**INSTRUCTION**. In the rows below, rename "MS Teams" to "Microsoft Teams" wherever it occurs, and give all the lines again with nothing else changed.
══════
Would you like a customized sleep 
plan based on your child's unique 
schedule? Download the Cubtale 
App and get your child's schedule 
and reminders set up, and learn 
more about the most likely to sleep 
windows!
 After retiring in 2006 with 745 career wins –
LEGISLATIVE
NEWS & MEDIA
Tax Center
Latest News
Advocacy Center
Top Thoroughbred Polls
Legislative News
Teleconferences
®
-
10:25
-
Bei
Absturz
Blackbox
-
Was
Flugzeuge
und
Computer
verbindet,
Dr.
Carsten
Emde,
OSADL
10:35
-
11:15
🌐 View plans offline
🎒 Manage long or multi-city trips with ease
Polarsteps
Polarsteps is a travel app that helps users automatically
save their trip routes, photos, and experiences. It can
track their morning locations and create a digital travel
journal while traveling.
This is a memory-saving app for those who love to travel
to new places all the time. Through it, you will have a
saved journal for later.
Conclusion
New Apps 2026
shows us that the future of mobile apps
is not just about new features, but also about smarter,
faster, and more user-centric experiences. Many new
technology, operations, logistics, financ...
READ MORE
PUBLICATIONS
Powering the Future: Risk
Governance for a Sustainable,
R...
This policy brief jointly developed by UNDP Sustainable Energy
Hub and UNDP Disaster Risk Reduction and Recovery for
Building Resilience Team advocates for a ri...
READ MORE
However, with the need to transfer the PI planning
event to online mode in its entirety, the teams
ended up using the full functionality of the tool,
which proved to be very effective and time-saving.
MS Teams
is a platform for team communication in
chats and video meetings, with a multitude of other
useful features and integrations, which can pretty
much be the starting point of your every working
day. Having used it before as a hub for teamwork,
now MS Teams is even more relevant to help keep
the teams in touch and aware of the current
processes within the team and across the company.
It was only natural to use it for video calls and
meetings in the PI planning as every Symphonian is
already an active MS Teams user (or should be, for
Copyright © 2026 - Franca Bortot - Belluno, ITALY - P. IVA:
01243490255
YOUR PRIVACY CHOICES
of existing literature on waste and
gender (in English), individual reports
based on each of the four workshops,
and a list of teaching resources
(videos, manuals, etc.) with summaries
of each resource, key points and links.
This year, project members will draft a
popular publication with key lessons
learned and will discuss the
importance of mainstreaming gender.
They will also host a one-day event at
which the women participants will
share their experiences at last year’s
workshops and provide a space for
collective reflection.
══════
**OUTPUT**.
Would you like a customized sleep 
plan based on your child's unique 
schedule? Download the Cubtale 
App and get your child's schedule 
and reminders set up, and learn 
more about the most likely to sleep 
windows!
 After retiring in 2006 with 745 career wins –
LEGISLATIVE
NEWS & MEDIA
Tax Center
Latest News
Advocacy Center
Top Thoroughbred Polls
Legislative News
Teleconferences
®
-
10:25
-
Bei
Absturz
Blackbox
-
Was
Flugzeuge
und
Computer
verbindet,
Dr.
Carsten
Emde,
OSADL
10:35
-
11:15
🌐 View plans offline
🎒 Manage long or multi-city trips with ease
Polarsteps
Polarsteps is a travel app that helps users automatically
save their trip routes, photos, and experiences. It can
track their morning locations and create a digital travel
journal while traveling.
This is a memory-saving app for those who love to travel
to new places all the time. Through it, you will have a
saved journal for later.
Conclusion
New Apps 2026
shows us that the future of mobile apps
is not just about new features, but also about smarter,
faster, and more user-centric experiences. Many new
technology, operations, logistics, financ...
READ MORE
PUBLICATIONS
Powering the Future: Risk
Governance for a Sustainable,
R...
This policy brief jointly developed by UNDP Sustainable Energy
Hub and UNDP Disaster Risk Reduction and Recovery for
Building Resilience Team advocates for a ri...
READ MORE
However, with the need to transfer the PI planning
event to online mode in its entirety, the teams
ended up using the full functionality of the tool,
which proved to be very effective and time-saving.
Microsoft Teams
is a platform for team communication in
chats and video meetings, with a multitude of other
useful features and integrations, which can pretty
much be the starting point of your every working
day. Having used it before as a hub for teamwork,
now Microsoft Teams is even more relevant to help keep
the teams in touch and aware of the current
processes within the team and across the company.
It was only natural to use it for video calls and
meetings in the PI planning as every Symphonian is
already an active Microsoft Teams user (or should be, for
Copyright © 2026 - Franca Bortot - Belluno, ITALY - P. IVA:
01243490255
YOUR PRIVACY CHOICES
of existing literature on waste and
gender (in English), individual reports
based on each of the four workshops,
and a list of teaching resources
(videos, manuals, etc.) with summaries
of each resource, key points and links.
This year, project members will draft a
popular publication with key lessons
learned and will discuss the
importance of mainstreaming gender.
They will also host a one-day event at
which the women participants will
share their experiences at last year’s
workshops and provide a space for
collective reflection.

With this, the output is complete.